What type of RWE is most valuable to a biopharmaceutical manufacturer?

Alwardt: Most biopharma companies know the questions they want to ask. The questions determine the source of the RWE. The questions they most commonly ask fall into two areas: treatment patterns and drug efficacy. What is the drug treatment pattern for a specific diagnosis, like breast cancer? What drugs are commonly used as first-line therapy? What drugs are commonly used as second-line therapy? What are the clinical results of first-line and second-line drugs? What is the clinical outcome progression as patients move from first-line to second-line drugs?

Where do biopharmaceutical manufacturers obtain RWE to compare with their clinical trial results?

Alwardt: The bread and butter of using HEOR to gather RWE is retrospective analysis of data generated through an EHR. Biopharma companies are building databases of outcomes information collected from patients, prescribers, payers and pharmacies. Other biopharma companies are using databases built by third parties who collect the same type of outcomes information. Controlling for different variables, a manufacturer or a third party can run a statistical analysis on a specific cohort of patients to see which patients did well or poorly on the biopharmaceuticals and why.

How should biopharmaceutical manufacturers use RWE to close the knowledge gap?

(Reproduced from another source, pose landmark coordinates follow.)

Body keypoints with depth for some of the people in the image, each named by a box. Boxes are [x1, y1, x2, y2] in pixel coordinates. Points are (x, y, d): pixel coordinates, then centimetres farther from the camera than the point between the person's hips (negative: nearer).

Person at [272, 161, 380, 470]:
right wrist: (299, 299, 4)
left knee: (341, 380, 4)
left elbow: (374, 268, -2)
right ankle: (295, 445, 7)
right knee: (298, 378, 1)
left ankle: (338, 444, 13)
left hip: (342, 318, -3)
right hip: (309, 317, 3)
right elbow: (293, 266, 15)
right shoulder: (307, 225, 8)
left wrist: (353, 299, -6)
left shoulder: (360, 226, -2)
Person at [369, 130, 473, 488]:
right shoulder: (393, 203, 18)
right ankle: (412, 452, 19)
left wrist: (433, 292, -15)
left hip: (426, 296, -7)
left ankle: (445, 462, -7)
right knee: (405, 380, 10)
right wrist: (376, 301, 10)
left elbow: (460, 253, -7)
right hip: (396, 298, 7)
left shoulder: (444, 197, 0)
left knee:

Alwardt: The most important thing RWE gives to a biopharma company is information about how a drug is performing after approval and why, and why that performance may be the same, better or worse than the clinical trial results. It could be because of treatment patterns, patient demographics, patient comorbidities or adherence issues. It could be a combination of two or more of those factors. Armed with that information, a biopharma company can recommend changes in the use of a drug that will improve patient care. For example, a lower dose may produce the same results as in the trial but with fewer side effects. The drug may be useful in treating other medical conditions, and the biopharma company could seek FDA approval for an additional use for the same medication.

What other actions could a biopharmaceutical manufacturer take after collecting RWE?

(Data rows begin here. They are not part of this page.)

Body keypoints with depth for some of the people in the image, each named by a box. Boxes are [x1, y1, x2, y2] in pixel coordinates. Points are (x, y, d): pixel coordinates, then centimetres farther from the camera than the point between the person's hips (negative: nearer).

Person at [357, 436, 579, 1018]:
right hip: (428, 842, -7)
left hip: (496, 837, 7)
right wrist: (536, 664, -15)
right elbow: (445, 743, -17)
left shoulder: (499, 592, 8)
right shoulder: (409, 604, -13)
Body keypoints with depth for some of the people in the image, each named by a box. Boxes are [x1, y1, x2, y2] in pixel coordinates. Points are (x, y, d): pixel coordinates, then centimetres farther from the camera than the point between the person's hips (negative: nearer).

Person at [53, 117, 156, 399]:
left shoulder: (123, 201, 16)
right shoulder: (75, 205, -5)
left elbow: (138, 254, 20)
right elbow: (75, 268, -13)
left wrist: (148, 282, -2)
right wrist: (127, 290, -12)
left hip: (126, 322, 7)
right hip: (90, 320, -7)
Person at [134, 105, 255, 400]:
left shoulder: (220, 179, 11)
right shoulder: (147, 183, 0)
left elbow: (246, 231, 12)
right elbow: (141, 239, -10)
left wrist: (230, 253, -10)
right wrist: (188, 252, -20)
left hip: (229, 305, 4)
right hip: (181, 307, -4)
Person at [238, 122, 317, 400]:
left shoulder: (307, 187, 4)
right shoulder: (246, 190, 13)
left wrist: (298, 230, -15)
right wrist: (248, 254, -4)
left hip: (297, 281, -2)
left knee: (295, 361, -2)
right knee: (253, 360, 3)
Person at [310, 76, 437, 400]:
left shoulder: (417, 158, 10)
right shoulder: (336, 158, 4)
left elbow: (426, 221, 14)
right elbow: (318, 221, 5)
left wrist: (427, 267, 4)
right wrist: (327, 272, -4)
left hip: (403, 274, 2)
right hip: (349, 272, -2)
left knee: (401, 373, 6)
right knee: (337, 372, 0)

Alwardt: Biopharma companies, or third-party vendors on their behalf, could perform a prospective analysis in addition to their retrospective analysis to obtain RWE. The retrospective analysis could identify a specific group of patients that could be surveyed about their use of the drug, how it’s affecting their health and their overall quality of life. They could also prospectively survey prescribers about prescribing patterns and treatment decisions uncovered in the retrospective analysis. The results of the prospective analysis could lead to interventions to improve use, adherence and outcomes. That could be a mobile app that reminds patients to take their medication. It could be a co-pay discount card that reduces patients’ out-of-pocket cost for their biopharmaceutical drug.

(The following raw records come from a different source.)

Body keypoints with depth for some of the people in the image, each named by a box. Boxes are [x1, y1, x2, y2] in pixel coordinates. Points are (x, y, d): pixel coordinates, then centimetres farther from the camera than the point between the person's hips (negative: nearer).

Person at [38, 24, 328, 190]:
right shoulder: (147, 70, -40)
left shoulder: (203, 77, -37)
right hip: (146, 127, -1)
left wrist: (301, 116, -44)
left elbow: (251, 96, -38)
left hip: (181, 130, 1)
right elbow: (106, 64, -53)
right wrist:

How can biopharmaceutical manufacturers use RWE to improve clinical trials?

Alwardt: They can use it to make clinical trials more pragmatic. A biopharma company may expand the clinical trial pool to include certain patients that RWE has shown would benefit from a particular type of drug or drug therapy. Maybe they were taking a different drug in combination with another. Maybe they have a genetic marker for a drug. From a biopharma clinical trial standpoint, RWE can be very exciting. It’s another example of how RWE can close the gap between clinical trial results and real-world results.

How does obtaining RWE help biopharmaceutical manufacturers from a business perspective?

Alwardt: It can help in a number of ways. It’s a way for biopharma companies to demonstrate the value of their biopharmaceuticals to payers and prescribers. It’s a way to expand the possible market for a new drug. It’s a way for companies to be precise about who would benefit most, clinically speaking, from a new drug. And it’s a way to make future clinical trials more efficient and effective.